| Data shown |
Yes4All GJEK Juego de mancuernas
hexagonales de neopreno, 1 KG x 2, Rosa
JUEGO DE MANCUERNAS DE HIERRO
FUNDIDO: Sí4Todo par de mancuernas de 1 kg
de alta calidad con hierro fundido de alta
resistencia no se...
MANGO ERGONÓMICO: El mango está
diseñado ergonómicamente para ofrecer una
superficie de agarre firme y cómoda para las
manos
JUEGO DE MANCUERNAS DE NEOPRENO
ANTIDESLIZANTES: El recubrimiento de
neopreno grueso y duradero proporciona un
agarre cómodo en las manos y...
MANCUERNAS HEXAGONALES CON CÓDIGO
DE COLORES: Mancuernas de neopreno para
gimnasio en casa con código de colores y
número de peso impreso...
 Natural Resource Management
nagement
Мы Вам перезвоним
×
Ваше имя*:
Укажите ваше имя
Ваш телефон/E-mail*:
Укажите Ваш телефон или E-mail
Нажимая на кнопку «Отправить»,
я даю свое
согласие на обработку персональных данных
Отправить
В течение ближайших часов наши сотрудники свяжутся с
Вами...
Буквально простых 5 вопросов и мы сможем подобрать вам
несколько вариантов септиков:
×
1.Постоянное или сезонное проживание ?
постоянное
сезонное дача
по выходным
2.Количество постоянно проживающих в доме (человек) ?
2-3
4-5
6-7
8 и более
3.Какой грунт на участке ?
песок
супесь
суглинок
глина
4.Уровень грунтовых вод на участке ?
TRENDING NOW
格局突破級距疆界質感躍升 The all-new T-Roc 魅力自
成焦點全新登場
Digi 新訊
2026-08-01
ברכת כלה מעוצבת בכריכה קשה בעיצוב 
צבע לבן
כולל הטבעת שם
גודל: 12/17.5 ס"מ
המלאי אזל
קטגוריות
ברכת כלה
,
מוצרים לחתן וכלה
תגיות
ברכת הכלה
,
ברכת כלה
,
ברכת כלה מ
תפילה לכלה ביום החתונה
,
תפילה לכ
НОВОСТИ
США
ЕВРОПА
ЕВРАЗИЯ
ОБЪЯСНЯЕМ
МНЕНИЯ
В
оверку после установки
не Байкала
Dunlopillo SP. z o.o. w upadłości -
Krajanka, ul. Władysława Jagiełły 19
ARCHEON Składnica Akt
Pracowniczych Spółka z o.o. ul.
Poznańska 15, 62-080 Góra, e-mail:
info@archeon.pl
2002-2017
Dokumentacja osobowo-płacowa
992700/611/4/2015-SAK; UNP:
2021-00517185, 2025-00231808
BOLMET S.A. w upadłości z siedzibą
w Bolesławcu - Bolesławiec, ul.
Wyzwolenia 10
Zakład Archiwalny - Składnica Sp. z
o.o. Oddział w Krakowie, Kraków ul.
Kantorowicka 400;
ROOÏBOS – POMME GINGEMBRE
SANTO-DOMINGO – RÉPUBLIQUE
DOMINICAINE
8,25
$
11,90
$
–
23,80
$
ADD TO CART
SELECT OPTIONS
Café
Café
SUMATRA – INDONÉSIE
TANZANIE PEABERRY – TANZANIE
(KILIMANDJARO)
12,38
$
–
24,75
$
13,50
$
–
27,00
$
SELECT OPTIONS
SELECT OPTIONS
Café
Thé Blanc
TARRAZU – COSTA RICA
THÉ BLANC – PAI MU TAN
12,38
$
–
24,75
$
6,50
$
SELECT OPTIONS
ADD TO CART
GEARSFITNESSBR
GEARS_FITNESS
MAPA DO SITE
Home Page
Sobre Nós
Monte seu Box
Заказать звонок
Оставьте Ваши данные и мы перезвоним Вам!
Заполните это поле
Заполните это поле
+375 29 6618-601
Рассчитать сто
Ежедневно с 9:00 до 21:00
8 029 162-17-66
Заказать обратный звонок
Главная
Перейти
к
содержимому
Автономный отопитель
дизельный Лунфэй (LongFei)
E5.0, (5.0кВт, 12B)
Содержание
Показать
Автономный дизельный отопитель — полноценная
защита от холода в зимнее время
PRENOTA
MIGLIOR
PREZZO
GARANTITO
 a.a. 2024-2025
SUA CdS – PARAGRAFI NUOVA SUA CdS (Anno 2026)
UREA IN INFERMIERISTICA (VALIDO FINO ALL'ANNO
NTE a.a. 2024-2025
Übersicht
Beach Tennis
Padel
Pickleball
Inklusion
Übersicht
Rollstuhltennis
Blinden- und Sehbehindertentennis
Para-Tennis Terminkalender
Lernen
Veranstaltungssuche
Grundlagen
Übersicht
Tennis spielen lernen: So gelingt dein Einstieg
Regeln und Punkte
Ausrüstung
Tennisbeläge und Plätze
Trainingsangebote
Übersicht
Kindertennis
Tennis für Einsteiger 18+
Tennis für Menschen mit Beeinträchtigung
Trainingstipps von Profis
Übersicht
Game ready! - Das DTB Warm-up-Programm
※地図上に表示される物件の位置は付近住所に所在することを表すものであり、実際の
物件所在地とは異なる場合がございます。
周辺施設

| Assigned task |
Give back the records above, character for character.

| Your solution |
Yes4All GJEK Juego de mancuernas
hexagonales de neopreno, 1 KG x 2, Rosa
JUEGO DE MANCUERNAS DE HIERRO
FUNDIDO: Sí4Todo par de mancuernas de 1 kg
de alta calidad con hierro fundido de alta
resistencia no se...
MANGO ERGONÓMICO: El mango está
diseñado ergonómicamente para ofrecer una
superficie de agarre firme y cómoda para las
manos
JUEGO DE MANCUERNAS DE NEOPRENO
ANTIDESLIZANTES: El recubrimiento de
neopreno grueso y duradero proporciona un
agarre cómodo en las manos y...
MANCUERNAS HEXAGONALES CON CÓDIGO
DE COLORES: Mancuernas de neopreno para
gimnasio en casa con código de colores y
número de peso impreso...
 Natural Resource Management
nagement
Мы Вам перезвоним
×
Ваше имя*:
Укажите ваше имя
Ваш телефон/E-mail*:
Укажите Ваш телефон или E-mail
Нажимая на кнопку «Отправить»,
я даю свое
согласие на обработку персональных данных
Отправить
В течение ближайших часов наши сотрудники свяжутся с
Вами...
Буквально простых 5 вопросов и мы сможем подобрать вам
несколько вариантов септиков:
×
1.Постоянное или сезонное проживание ?
постоянное
сезонное дача
по выходным
2.Количество постоянно проживающих в доме (человек) ?
2-3
4-5
6-7
8 и более
3.Какой грунт на участке ?
песок
супесь
суглинок
глина
4.Уровень грунтовых вод на участке ?
TRENDING NOW
格局突破級距疆界質感躍升 The all-new T-Roc 魅力自
成焦點全新登場
Digi 新訊
2026-08-01
ברכת כלה מעוצבת בכריכה קשה בעיצוב 
צבע לבן
כולל הטבעת שם
גודל: 12/17.5 ס"מ
המלאי אזל
קטגוריות
ברכת כלה
,
מוצרים לחתן וכלה
תגיות
ברכת הכלה
,
ברכת כלה
,
ברכת כלה מ
תפילה לכלה ביום החתונה
,
תפילה לכ
НОВОСТИ
США
ЕВРОПА
ЕВРАЗИЯ
ОБЪЯСНЯЕМ
МНЕНИЯ
В
оверку после установки
не Байкала
Dunlopillo SP. z o.o. w upadłości -
Krajanka, ul. Władysława Jagiełły 19
ARCHEON Składnica Akt
Pracowniczych Spółka z o.o. ul.
Poznańska 15, 62-080 Góra, e-mail:
info@archeon.pl
2002-2017
Dokumentacja osobowo-płacowa
992700/611/4/2015-SAK; UNP:
2021-00517185, 2025-00231808
BOLMET S.A. w upadłości z siedzibą
w Bolesławcu - Bolesławiec, ul.
Wyzwolenia 10
Zakład Archiwalny - Składnica Sp. z
o.o. Oddział w Krakowie, Kraków ul.
Kantorowicka 400;
ROOÏBOS – POMME GINGEMBRE
SANTO-DOMINGO – RÉPUBLIQUE
DOMINICAINE
8,25
$
11,90
$
–
23,80
$
ADD TO CART
SELECT OPTIONS
Café
Café
SUMATRA – INDONÉSIE
TANZANIE PEABERRY – TANZANIE
(KILIMANDJARO)
12,38
$
–
24,75
$
13,50
$
–
27,00
$
SELECT OPTIONS
SELECT OPTIONS
Café
Thé Blanc
TARRAZU – COSTA RICA
THÉ BLANC – PAI MU TAN
12,38
$
–
24,75
$
6,50
$
SELECT OPTIONS
ADD TO CART
GEARSFITNESSBR
GEARS_FITNESS
MAPA DO SITE
Home Page
Sobre Nós
Monte seu Box
Заказать звонок
Оставьте Ваши данные и мы перезвоним Вам!
Заполните это поле
Заполните это поле
+375 29 6618-601
Рассчитать сто
Ежедневно с 9:00 до 21:00
8 029 162-17-66
Заказать обратный звонок
Главная
Перейти
к
содержимому
Автономный отопитель
дизельный Лунфэй (LongFei)
E5.0, (5.0кВт, 12B)
Содержание
Показать
Автономный дизельный отопитель — полноценная
защита от холода в зимнее время
PRENOTA
MIGLIOR
PREZZO
GARANTITO
 a.a. 2024-2025
SUA CdS – PARAGRAFI NUOVA SUA CdS (Anno 2026)
UREA IN INFERMIERISTICA (VALIDO FINO ALL'ANNO
NTE a.a. 2024-2025
Übersicht
Beach Tennis
Padel
Pickleball
Inklusion
Übersicht
Rollstuhltennis
Blinden- und Sehbehindertentennis
Para-Tennis Terminkalender
Lernen
Veranstaltungssuche
Grundlagen
Übersicht
Tennis spielen lernen: So gelingt dein Einstieg
Regeln und Punkte
Ausrüstung
Tennisbeläge und Plätze
Trainingsangebote
Übersicht
Kindertennis
Tennis für Einsteiger 18+
Tennis für Menschen mit Beeinträchtigung
Trainingstipps von Profis
Übersicht
Game ready! - Das DTB Warm-up-Programm
※地図上に表示される物件の位置は付近住所に所在することを表すものであり、実際の
物件所在地とは異なる場合がございます。
周辺施設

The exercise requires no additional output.